Lady Darlington pouted. She was provokingly pretty when she pouted. She had pouted at Darlington on the day he met her.
"But I was happy," she declared.
"You weren't satisfied in your heart; I'm sure you always felt there was better work to be done?"
"Oh yes, but I hoped to get leading parts in time."
"I mean purer work," explained the duchess, wincing, "social, helpful work."
Lady Darlington laughed. She was prettier still when she laughed. She had laughed at Darlington on the day he proposed.
"No, really not," she said frankly, "I never thought about it for a moment. Do you know, Duchess, I've always wanted to ask you—didn't you ache to go back to it after you married?"

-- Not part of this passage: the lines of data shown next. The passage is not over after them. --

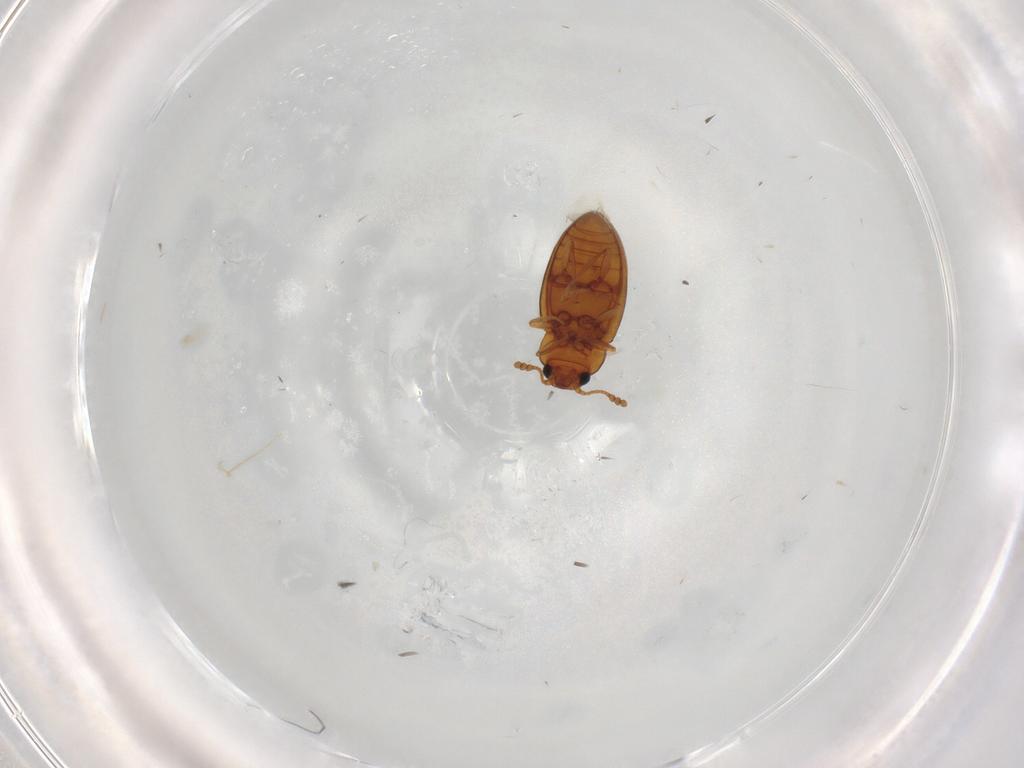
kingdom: Animalia
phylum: Arthropoda
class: Insecta
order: Coleoptera
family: Erotylidae
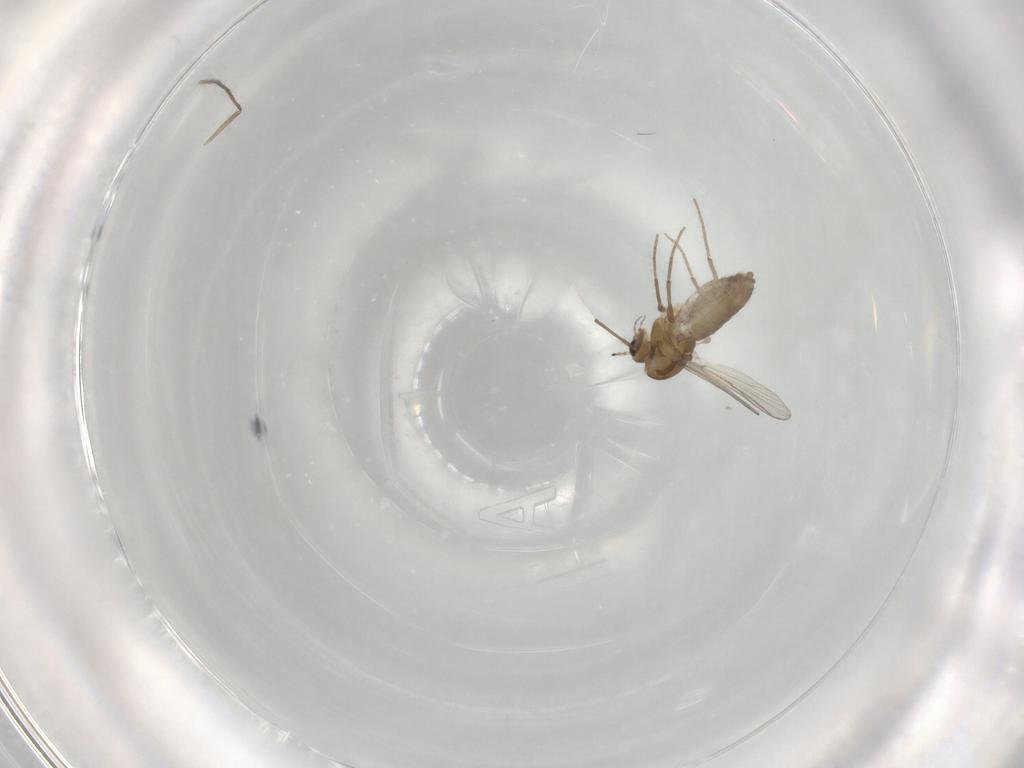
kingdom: Animalia
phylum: Arthropoda
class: Insecta
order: Diptera
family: Chironomidae
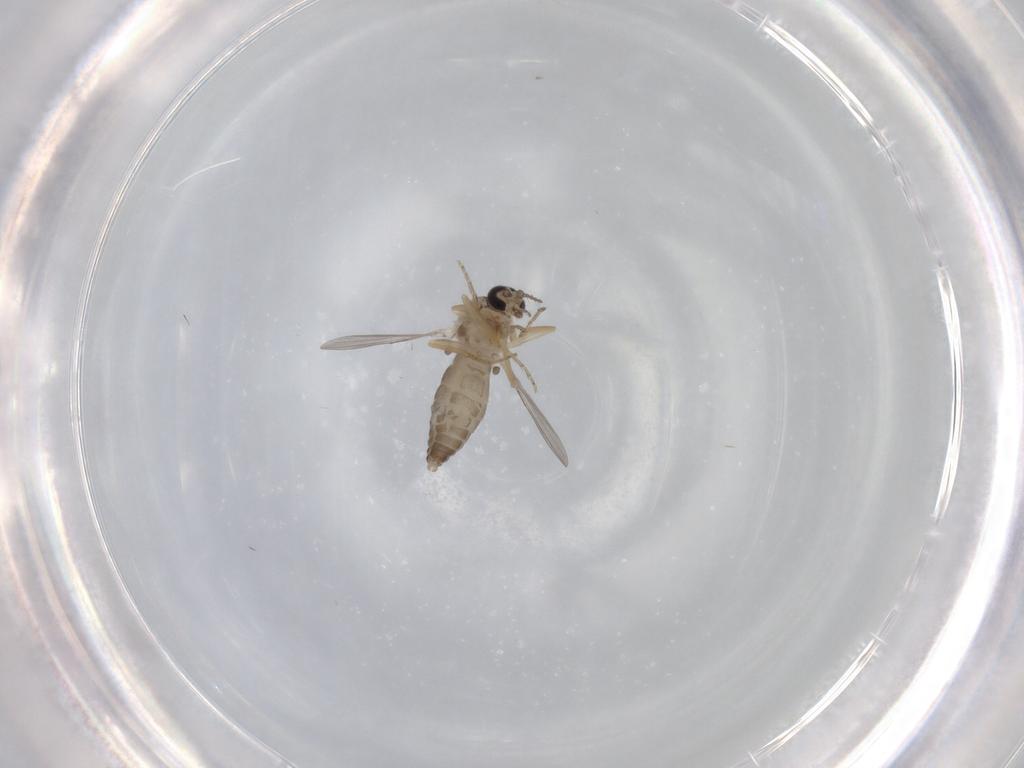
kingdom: Animalia
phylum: Arthropoda
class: Insecta
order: Diptera
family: Ceratopogonidae
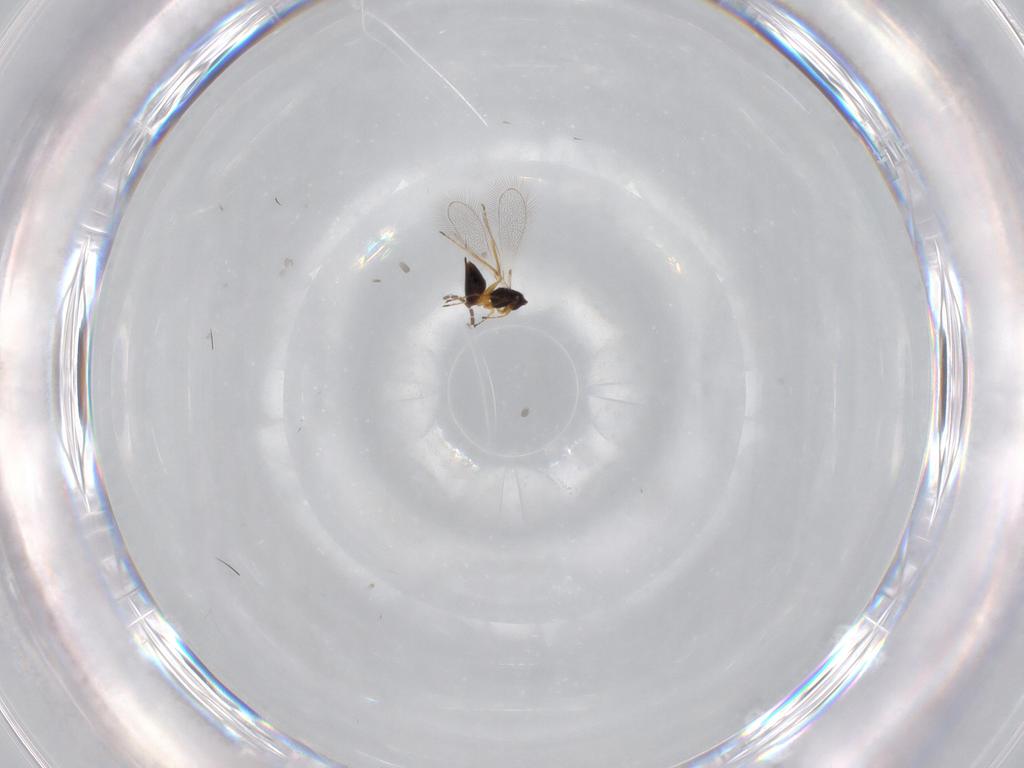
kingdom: Animalia
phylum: Arthropoda
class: Insecta
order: Hymenoptera
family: Mymaridae
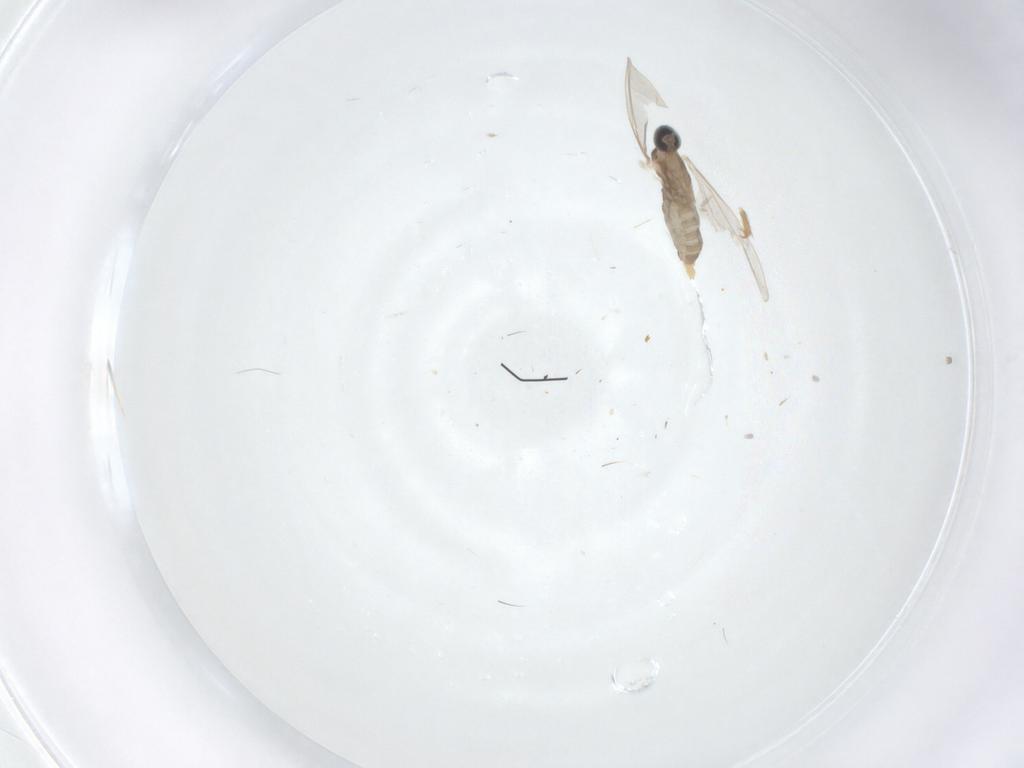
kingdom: Animalia
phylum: Arthropoda
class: Insecta
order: Diptera
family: Cecidomyiidae
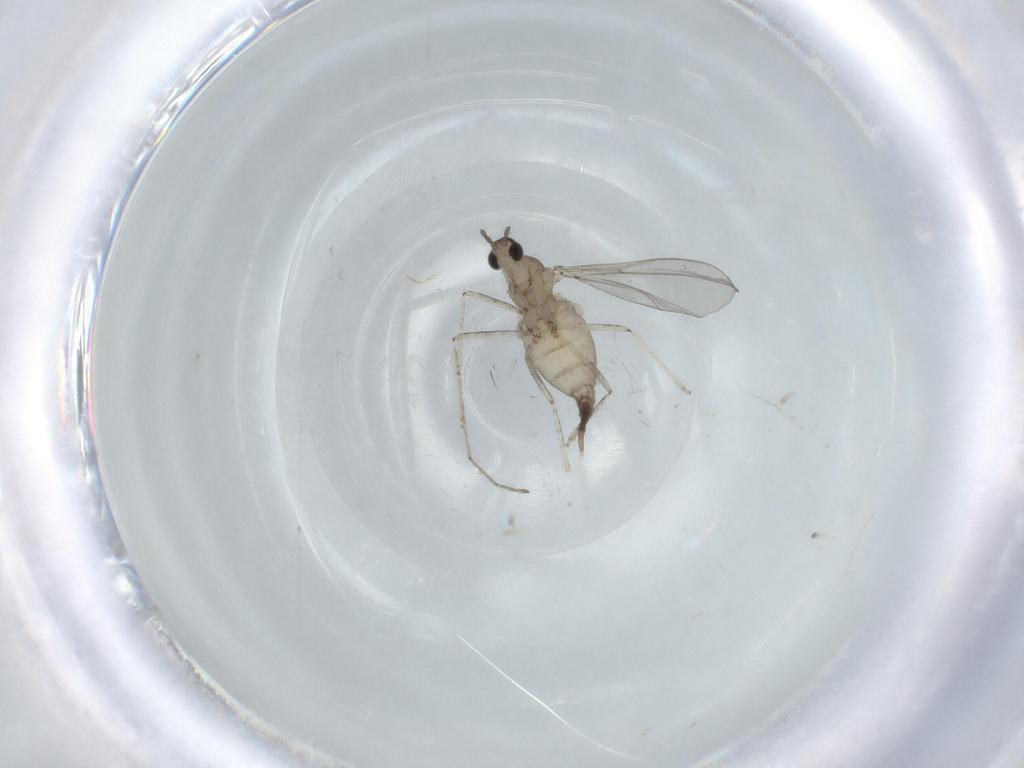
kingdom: Animalia
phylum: Arthropoda
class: Insecta
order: Diptera
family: Cecidomyiidae
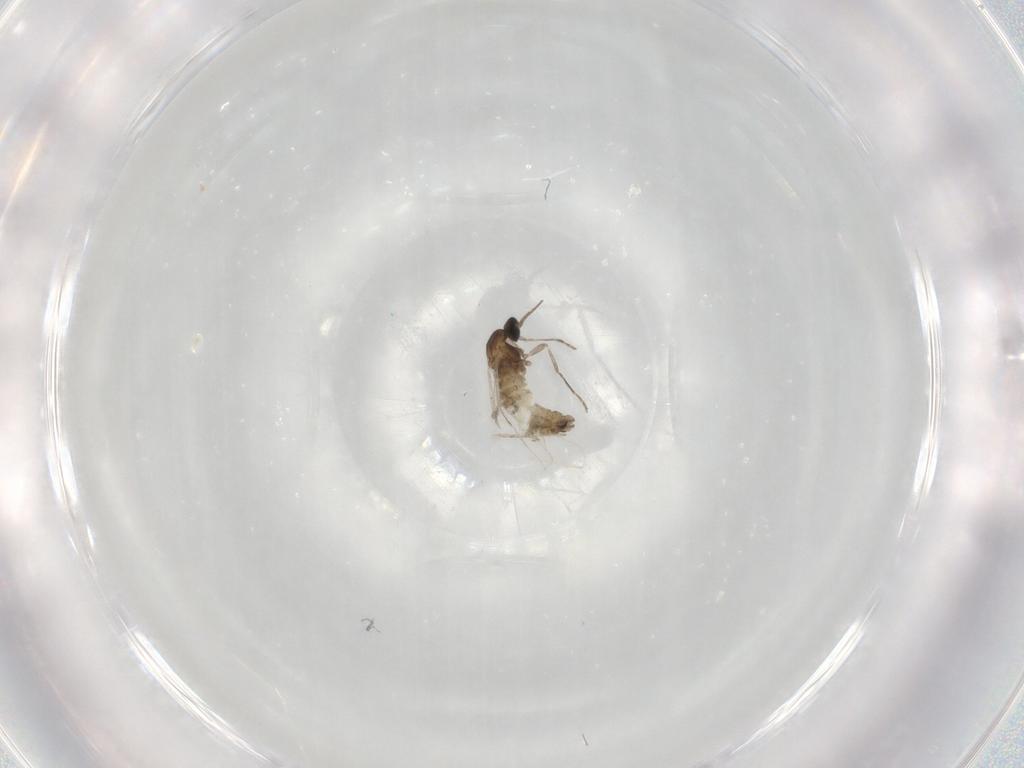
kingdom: Animalia
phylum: Arthropoda
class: Insecta
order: Diptera
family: Cecidomyiidae
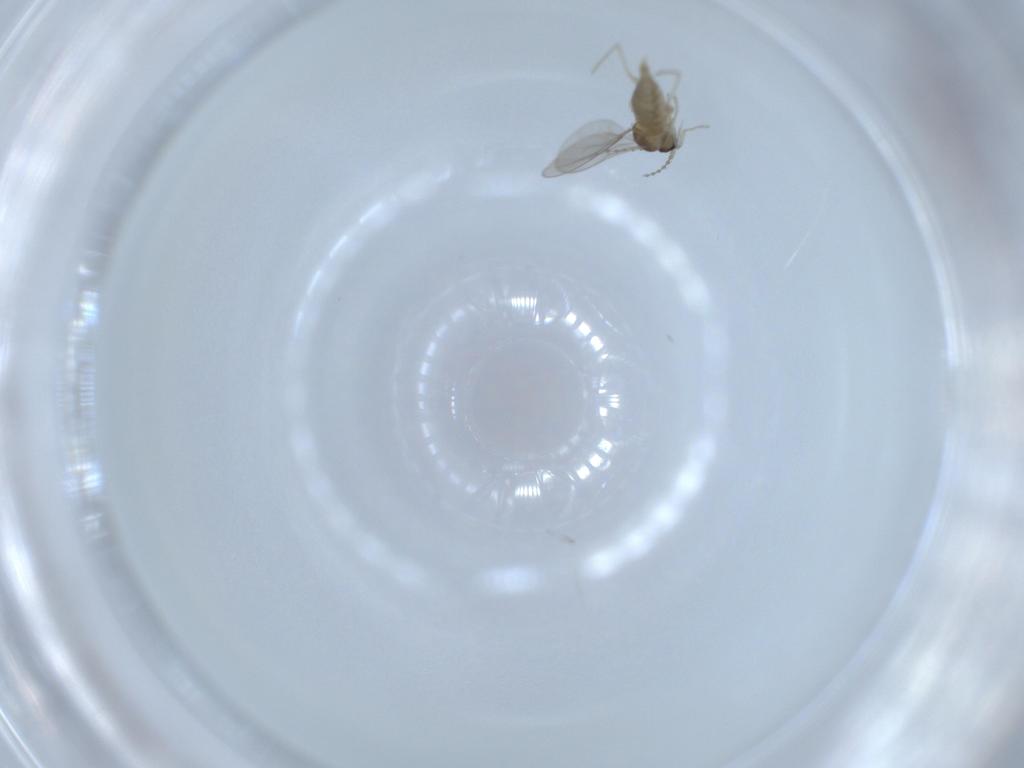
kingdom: Animalia
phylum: Arthropoda
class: Insecta
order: Diptera
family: Cecidomyiidae
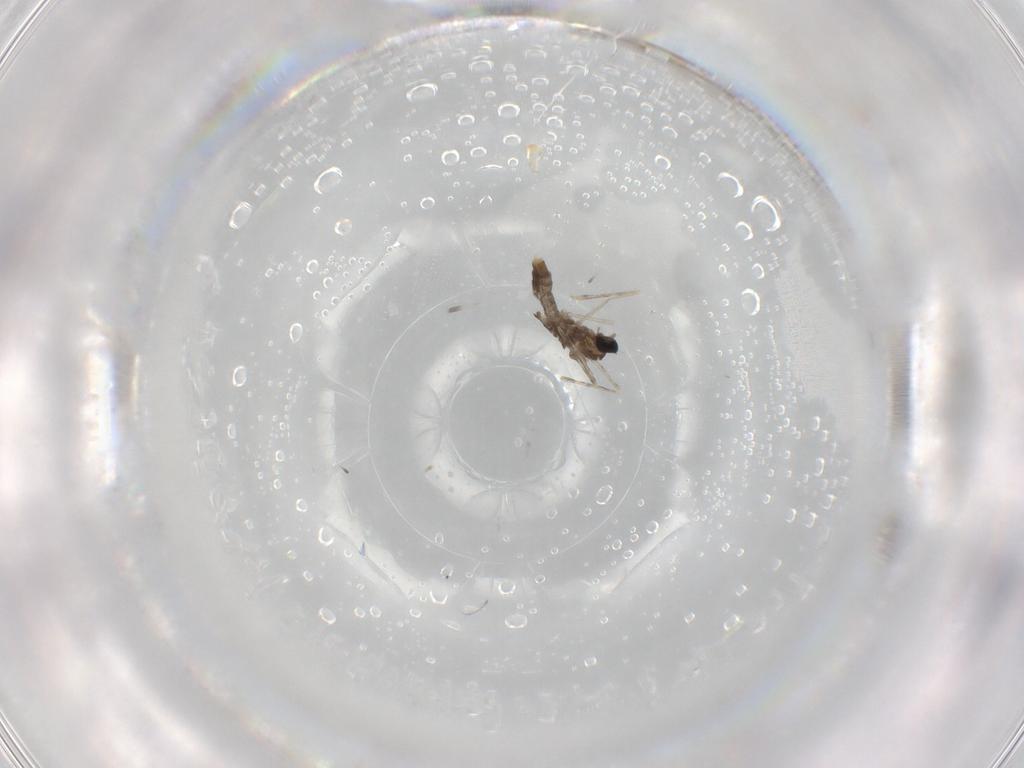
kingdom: Animalia
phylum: Arthropoda
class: Insecta
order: Diptera
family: Cecidomyiidae
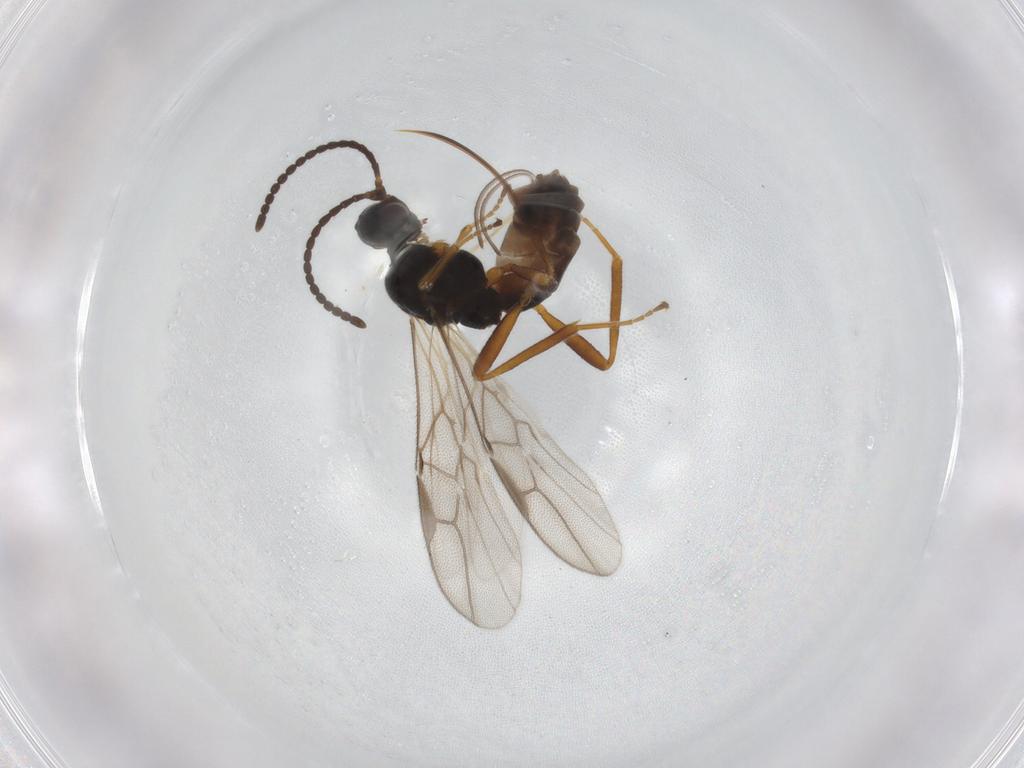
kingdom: Animalia
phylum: Arthropoda
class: Insecta
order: Hymenoptera
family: Braconidae
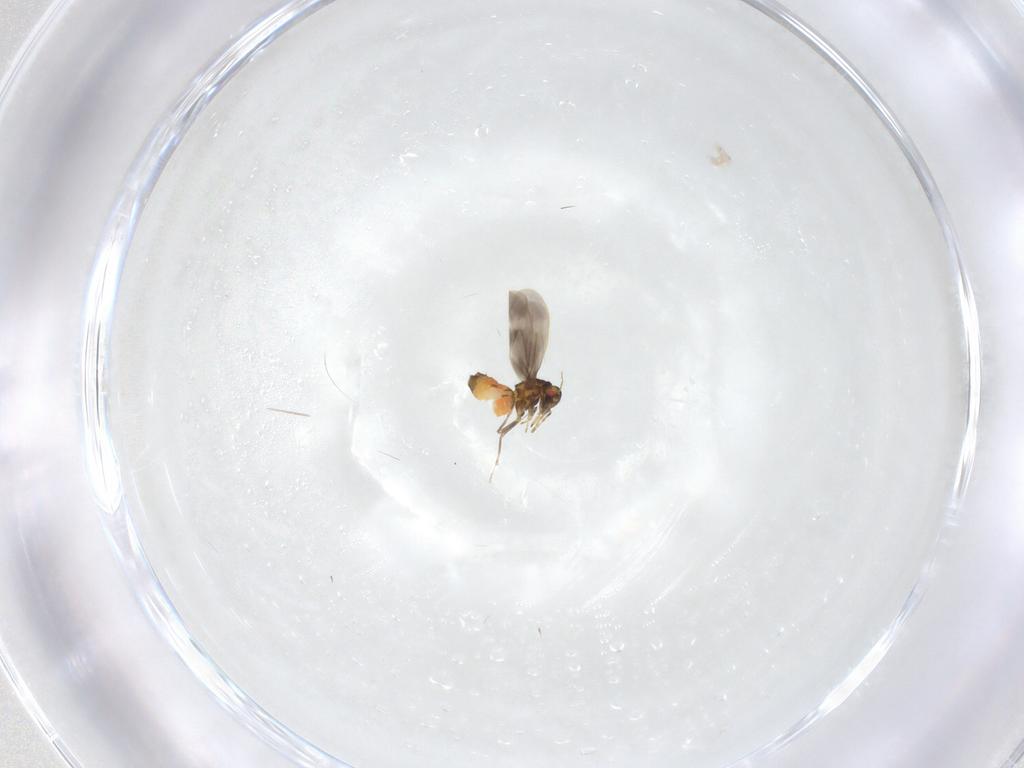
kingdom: Animalia
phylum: Arthropoda
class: Insecta
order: Hemiptera
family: Aleyrodidae
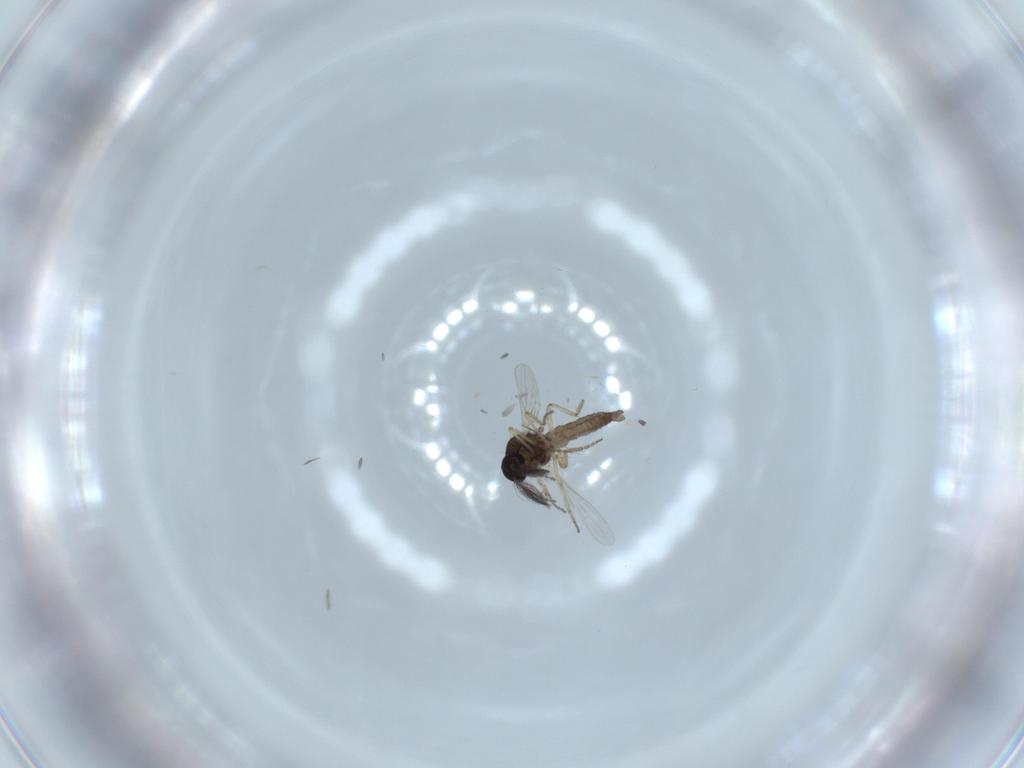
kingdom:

"Oh never," exclaimed the duchess; "I was grateful to Providence for letting me get away from it all. Circumstances made me go into the business, but I was never a pro—I mean to say a 'professional'—by nature. My father, the captain, died when I was quite a child, and I had my dear mother to support."
"M'yes," murmured Lady Darlington, looking at the ceiling. "You were before my time, but of course I've heard.... Perhaps if I had been in the music-halls I should have been glad to get away from it all," she added; "I was in the theatres, you know."
"The 'smalls,' I think—I mean to say the 'minor provincial towns?'" said the duchess a shade tartly; "one of Jenkinson's Number II. companies, wasn't it?"